‘The Mousetrap’: A Trap Built in Plain Sight

The Mousetrap

Mask & Mirror Community Theatre — March 1, 2026
2:30 p.m. Matinee — The Stage at Rise Church, Tigard, Oregon

Directed by Matt Russell
By Agatha Christie

Cast:
Mollie Ralston — Erin Bickler
Giles Ralston — Shane Rudolph
Detective Trotter — Adrian Rosales
Mrs. Boyle — Virginia Kinkaid
Miss Casewell — Cassandra Brown
Christopher Wren — Noah Keener
Mr. Paravicini — Marc Berezin
Major Metcalf — Mark Putnam

At 2:30 p.m., in full daylight, I took my seat inside a church hall in Tigard for The Mousetrap. Outside, it was an ordinary Saturday afternoon. Inside, snow had already begun to fall over Monkswell Manor.

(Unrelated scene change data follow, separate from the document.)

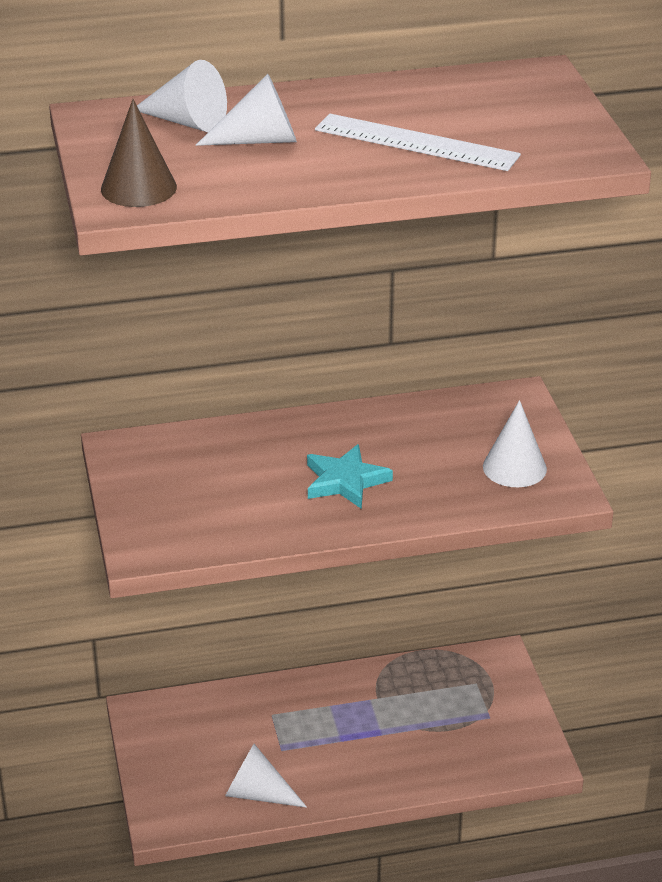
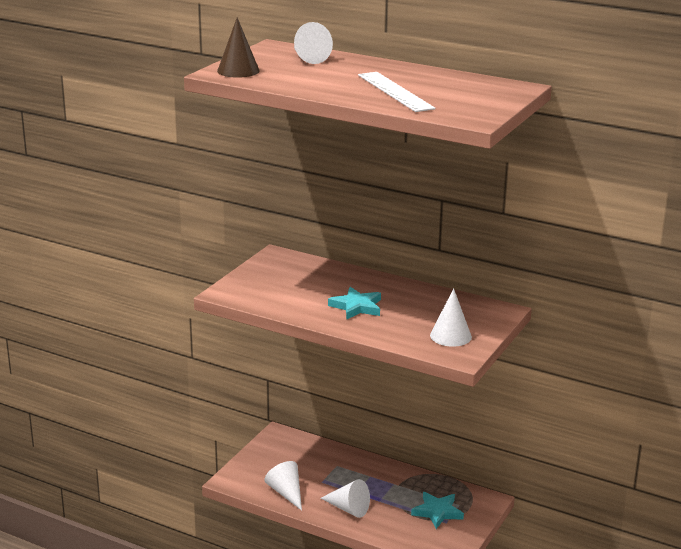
camera: 40 degrees right, 10 degrees down
white cone [196,74,297,146] -> white cone moved to [320,479,370,518]
none -> turquoise star [411,492,464,529]

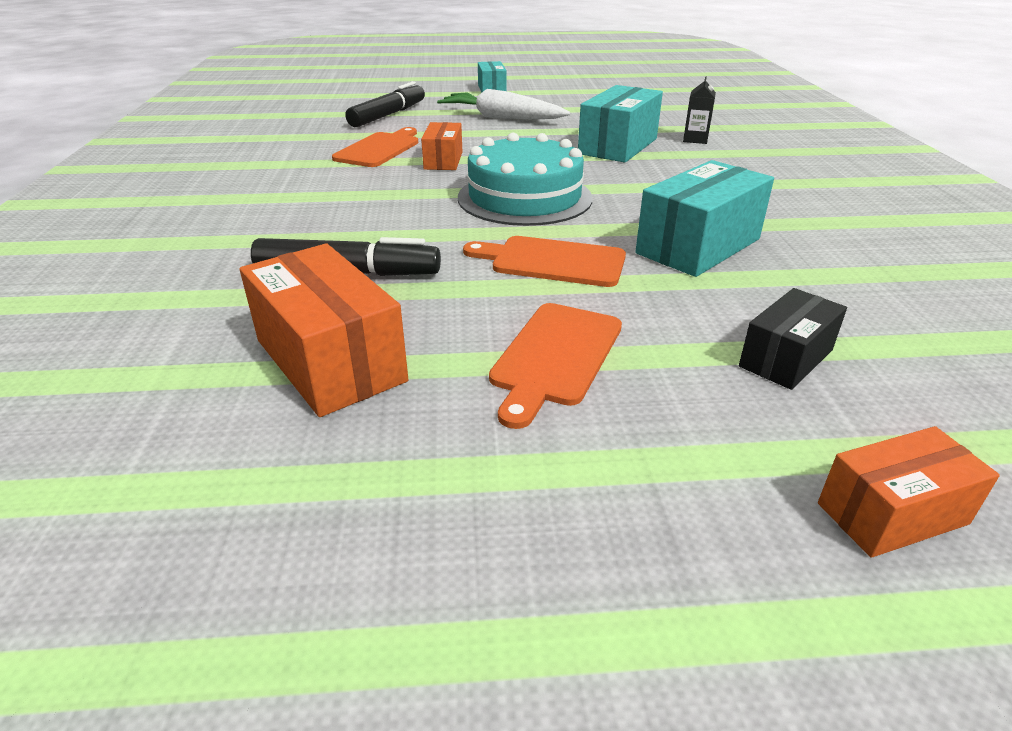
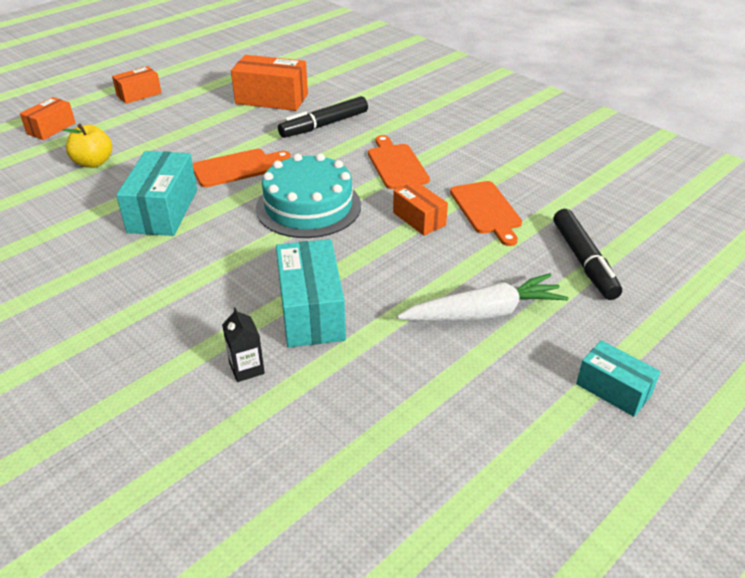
camera: 140 degrees right, 5 degrees up
orange cutting board [489,303,622,429] -> orange cutting board moved to [368,135,430,189]
black box [739,288,847,390] -> yellow apple [63,124,112,168]
none -> orange box [112,66,162,104]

The set was warm and contained — staircase to the right, two doors framing the room, a fireplace steady at center, and a wooden chair near the entrance that would soon matter. Before the lights dimmed, “Three Blind Mice” played softly.

It felt almost quaint.

Familiar.

An early exchange between Mrs. Boyle and Miss Casewell stuck with me. Mrs. Boyle insisted there should be “a proper staff” and complained that “the lower classes seem to have no idea their responsibilities.” Casewell answered evenly — “Oh, the poor upper classes” — and described herself as “pale pink,” uninterested in political labels. It felt like drawing-room sparring at the time. Only later did it feel like something firmer — like a worldview quietly stated.

By intermission, the room had changed.

Mrs. Boyle had been found slumped in the chair by the door. The lights had gone out. The nursery rhyme returned, no longer quaint. The mechanism was clearly in motion, and I felt certain I was closing in.

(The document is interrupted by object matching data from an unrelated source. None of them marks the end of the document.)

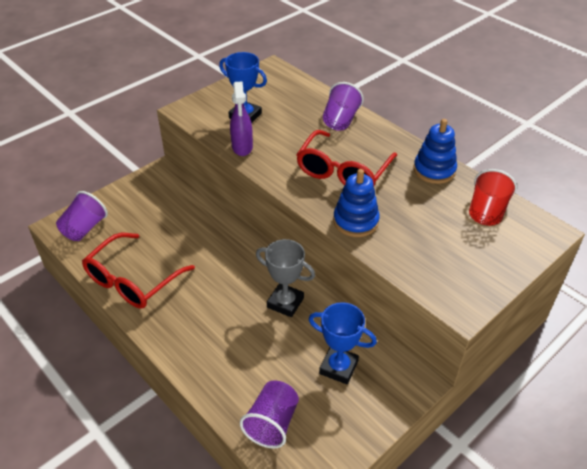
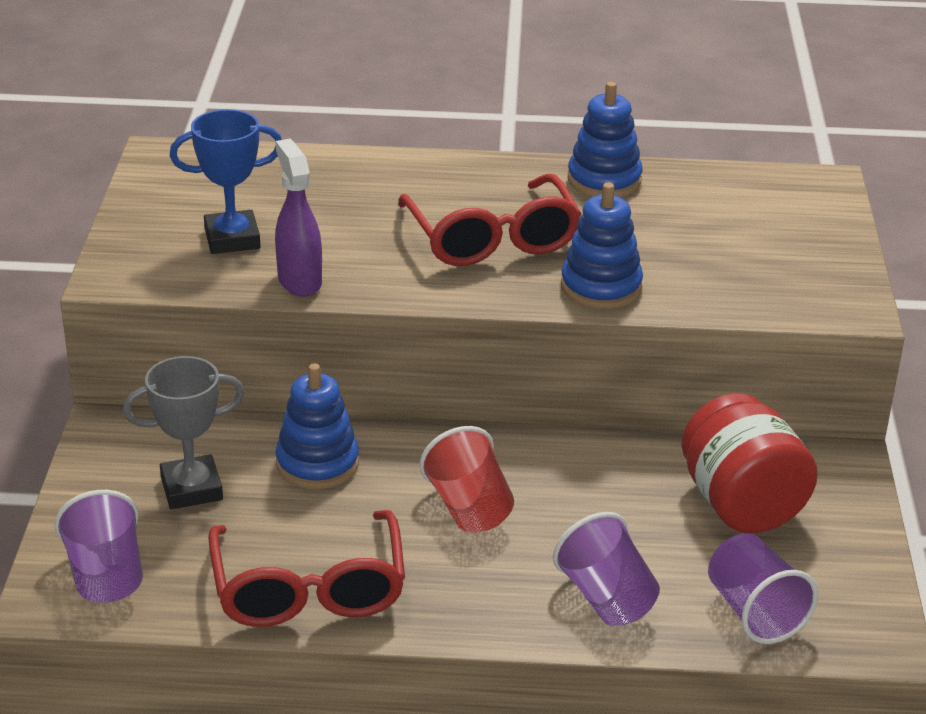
camera: 45 degrees left, 10 degrees down
purple spray bottle [230,81,253,156] -> purple spray bottle turned 150 degrees counterclockwise [275,139,322,297]
grey trophy [256,239,315,317] -> grey trophy moved to [123,356,245,509]
blue trophy [309,302,377,385] -> red jar [682,393,818,533]
purple cup [323,82,364,131] -> purple cup moved to [553,512,660,626]
red cup [469,169,517,226] -> red cup moved to [420,426,514,533]
none -> blue stacking toy [275,363,359,489]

Christopher Wren felt possible — too restless, too theatrical. Mr. Paravicini leaned so comfortably into comic relief that it felt almost strategic. But I kept circling back to Giles Ralston. He seemed destabilized but not emotional. His eye shifts felt contained rather than panicked. He was outside often. He and Mollie Ralston had married after only three weeks of dating and had just begun running the guesthouse. The timeline felt slightly off.

At one point, I was convinced: it’s Mr. Ralston.

Mollie’s trembling hands during interrogation scenes made her look as if she were holding something back — almost ready to confess. I briefly considered Major Metcalf; calm can be suspicious. And yet one presence in the room felt steady. Structured. In control of the questioning.

I didn’t question that.

When the truth surfaced, it didn’t feel unfair. Nothing had been hidden. Every question had been placed carefully. Every movement had shaped the room. I realized I had followed the person organizing the investigation without really asking why they were organizing it at all.

Christie doesn’t mislead by hiding information. She misleads by knowing how we assign weight to it. We notice instability. We notice visible tension. We question those who feel slightly off. We rarely question the structure guiding us.

Mrs. Boyle had earlier said the caretakers had “presented as trustworthy.” That line landed differently by the end. Blindness in this play isn’t literal. It’s positional.

Watching this unfold at a mid-afternoon matinee inside a church hall added a quiet layer I didn’t think much about at first. Nothing was overstated. Order was disturbed, exposed, and then steadied again.

The set will be struck. The snow will melt. The banner outside will come down.

For two daylight hours, I moved through a maze I thought I understood.

I left realizing I had trusted the room more than I realized.